I have a set $X$ and a function \begin{equation} f: X \rightarrow \mathbb{R} \end{equation} and I am interested in the value \begin{equation} \inf\limits_{x \in X} f(x) \,. \end{equation} I can represent $X$ as \begin{equation} X = \bigcup\limits_{i \in I} X_i \,, \end{equation} where the index set $I$ is uncountable. Now I wonder whether \begin{equation} \inf\limits_{x \in X} f(x) = \inf\limits_{i \in I} \left( \inf\limits_{x \in X_i} f(x) \right) \,. \end{equation} Is this true? If so, how can I see this?
Infimum of a union
2 Answers
Yes, it’s true. Let $\alpha=\inf\limits_{x\in X}f(x)$, and for each $i\in I$ let $\alpha_i=\inf\limits_{x\in X_i}f(x)$. Clearly $\alpha\le\alpha_i$ for each $i\in I$, so $\alpha\le\inf\limits_{i\in I}\alpha_i$.

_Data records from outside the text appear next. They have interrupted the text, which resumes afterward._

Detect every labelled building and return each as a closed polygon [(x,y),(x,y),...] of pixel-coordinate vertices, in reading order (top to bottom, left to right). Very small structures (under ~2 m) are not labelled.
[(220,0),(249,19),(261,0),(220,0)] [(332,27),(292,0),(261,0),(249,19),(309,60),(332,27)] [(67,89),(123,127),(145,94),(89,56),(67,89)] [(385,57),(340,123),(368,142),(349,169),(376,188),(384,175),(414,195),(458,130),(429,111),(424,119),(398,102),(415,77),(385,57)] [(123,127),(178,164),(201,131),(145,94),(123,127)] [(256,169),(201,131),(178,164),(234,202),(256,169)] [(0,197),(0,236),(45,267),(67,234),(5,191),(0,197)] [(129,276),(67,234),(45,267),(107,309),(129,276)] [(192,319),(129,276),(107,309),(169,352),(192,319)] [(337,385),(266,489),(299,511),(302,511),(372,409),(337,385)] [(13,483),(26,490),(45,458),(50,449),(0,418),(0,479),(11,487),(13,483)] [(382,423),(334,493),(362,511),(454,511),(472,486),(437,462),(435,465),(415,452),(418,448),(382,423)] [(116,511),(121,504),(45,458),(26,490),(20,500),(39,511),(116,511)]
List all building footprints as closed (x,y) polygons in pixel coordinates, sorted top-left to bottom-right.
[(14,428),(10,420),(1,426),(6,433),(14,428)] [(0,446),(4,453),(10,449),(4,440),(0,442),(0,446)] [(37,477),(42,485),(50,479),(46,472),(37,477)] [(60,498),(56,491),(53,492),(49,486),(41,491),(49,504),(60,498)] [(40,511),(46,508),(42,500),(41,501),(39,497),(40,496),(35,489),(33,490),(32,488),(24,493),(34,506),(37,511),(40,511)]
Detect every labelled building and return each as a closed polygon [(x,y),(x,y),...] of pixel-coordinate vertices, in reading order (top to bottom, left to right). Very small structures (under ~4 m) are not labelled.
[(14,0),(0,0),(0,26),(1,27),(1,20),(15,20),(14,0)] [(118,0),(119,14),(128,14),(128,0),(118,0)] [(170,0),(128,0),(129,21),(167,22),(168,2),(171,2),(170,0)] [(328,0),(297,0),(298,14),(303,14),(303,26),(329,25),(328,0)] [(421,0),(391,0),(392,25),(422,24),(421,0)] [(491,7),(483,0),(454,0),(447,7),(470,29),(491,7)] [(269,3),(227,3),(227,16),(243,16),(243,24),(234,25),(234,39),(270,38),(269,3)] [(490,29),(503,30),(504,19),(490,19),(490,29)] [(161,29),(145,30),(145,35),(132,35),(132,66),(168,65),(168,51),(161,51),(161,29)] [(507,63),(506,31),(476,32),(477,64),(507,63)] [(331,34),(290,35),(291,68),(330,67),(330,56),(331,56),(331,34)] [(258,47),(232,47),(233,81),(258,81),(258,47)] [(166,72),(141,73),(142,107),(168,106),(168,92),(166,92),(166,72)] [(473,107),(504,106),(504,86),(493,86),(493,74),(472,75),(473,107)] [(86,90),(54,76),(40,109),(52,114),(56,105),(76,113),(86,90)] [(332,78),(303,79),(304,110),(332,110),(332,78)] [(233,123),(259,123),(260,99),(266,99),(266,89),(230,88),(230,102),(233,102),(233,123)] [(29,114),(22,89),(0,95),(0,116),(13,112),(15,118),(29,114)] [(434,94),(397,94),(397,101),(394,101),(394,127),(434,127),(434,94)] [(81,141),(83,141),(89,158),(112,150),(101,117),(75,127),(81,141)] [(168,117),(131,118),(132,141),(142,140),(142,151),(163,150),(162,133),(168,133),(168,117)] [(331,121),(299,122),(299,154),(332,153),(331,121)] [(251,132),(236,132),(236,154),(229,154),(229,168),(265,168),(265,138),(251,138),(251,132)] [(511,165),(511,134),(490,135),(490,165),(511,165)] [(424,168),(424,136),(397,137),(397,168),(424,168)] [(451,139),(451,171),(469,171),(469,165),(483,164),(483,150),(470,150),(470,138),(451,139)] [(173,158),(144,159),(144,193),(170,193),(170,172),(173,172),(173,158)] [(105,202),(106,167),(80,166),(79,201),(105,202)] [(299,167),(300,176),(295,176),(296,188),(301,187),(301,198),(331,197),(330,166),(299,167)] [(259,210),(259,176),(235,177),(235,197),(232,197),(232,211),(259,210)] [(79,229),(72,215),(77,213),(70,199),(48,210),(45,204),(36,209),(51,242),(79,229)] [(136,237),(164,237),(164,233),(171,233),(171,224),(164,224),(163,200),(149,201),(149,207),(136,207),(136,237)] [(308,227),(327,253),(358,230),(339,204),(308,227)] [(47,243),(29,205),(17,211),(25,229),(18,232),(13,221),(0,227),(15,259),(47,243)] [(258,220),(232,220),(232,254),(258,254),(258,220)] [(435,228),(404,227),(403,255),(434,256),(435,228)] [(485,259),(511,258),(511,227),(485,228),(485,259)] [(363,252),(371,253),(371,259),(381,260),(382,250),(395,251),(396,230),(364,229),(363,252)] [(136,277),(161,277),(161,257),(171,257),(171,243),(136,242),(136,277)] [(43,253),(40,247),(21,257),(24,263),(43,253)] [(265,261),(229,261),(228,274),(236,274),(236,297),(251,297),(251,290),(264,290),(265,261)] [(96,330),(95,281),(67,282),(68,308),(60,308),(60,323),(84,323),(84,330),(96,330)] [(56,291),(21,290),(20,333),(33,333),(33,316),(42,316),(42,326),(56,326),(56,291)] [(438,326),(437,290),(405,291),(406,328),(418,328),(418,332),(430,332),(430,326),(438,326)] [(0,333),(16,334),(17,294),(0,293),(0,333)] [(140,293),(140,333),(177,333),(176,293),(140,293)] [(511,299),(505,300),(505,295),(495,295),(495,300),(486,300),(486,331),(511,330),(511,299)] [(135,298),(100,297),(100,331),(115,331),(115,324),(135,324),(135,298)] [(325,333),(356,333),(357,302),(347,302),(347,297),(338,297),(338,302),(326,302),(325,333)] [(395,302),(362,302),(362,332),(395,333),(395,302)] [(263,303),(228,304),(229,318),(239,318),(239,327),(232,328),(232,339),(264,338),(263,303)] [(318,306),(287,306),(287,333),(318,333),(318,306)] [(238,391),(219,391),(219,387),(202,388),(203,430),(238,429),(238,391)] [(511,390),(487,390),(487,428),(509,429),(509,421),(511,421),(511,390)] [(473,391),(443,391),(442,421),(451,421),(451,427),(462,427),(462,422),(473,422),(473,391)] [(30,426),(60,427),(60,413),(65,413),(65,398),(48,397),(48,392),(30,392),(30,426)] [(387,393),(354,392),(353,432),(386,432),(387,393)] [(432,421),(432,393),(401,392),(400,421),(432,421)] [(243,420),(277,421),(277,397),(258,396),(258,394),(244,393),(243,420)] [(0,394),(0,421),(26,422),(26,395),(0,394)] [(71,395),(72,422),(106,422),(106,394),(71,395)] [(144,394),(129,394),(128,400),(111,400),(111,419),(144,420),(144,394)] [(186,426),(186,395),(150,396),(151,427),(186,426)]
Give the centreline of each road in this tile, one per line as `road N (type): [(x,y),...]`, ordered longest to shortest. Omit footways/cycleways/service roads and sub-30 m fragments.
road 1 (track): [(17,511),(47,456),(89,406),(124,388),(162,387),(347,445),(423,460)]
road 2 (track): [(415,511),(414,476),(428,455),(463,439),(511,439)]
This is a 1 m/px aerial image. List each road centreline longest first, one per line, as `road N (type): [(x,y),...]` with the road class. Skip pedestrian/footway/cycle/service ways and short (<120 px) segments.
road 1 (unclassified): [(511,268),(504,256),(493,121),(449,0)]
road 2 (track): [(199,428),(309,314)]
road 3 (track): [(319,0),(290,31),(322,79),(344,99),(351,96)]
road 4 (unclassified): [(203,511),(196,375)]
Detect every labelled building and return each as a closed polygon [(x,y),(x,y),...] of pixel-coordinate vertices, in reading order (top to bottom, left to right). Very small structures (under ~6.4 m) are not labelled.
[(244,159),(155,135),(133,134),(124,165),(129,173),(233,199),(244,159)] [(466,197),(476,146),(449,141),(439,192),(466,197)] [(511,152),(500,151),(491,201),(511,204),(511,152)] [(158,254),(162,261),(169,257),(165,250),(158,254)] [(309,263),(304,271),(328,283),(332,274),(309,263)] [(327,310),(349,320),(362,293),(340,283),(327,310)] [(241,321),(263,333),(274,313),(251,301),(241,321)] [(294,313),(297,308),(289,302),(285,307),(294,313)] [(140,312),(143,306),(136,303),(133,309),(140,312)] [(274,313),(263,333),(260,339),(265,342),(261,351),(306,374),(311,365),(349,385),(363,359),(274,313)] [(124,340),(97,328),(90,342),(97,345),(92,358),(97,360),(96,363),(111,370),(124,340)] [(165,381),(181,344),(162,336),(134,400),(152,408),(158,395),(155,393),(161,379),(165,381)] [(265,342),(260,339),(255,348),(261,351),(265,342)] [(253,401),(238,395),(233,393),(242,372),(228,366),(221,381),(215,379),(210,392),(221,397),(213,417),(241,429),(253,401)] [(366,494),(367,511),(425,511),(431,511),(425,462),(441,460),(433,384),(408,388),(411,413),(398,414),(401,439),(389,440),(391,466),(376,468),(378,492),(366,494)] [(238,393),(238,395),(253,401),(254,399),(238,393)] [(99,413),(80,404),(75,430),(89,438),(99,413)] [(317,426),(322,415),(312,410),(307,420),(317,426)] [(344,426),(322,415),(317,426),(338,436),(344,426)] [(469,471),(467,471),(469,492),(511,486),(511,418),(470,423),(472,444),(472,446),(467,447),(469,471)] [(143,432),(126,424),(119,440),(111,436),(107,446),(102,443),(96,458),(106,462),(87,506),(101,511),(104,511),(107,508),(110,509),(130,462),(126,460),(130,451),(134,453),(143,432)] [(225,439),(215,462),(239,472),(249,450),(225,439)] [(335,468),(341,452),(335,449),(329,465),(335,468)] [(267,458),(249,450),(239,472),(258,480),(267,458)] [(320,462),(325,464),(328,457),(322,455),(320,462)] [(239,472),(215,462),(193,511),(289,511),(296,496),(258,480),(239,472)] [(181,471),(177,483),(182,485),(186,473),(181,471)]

On the other hand, for each $x\in X$ there is an $i\in I$ such that $x\in X_i$ and therefore $\alpha_i\le f(x)$, so $\inf\limits_{i\in I}\alpha_i\le\inf\limits_{x\in X}f(x)=\alpha$. (Alternatively if $\alpha<\inf\limits_{i\in I}\alpha_i$, then there is some $x\in X$ such that $\alpha\le f(x)<\inf_{i\in I}\alpha_i\;.$ But then $f(x)<\alpha_i$ for all $i\in I$, which is clearly impossible.)
Note that the cardinality of $I$ doesn’t matter.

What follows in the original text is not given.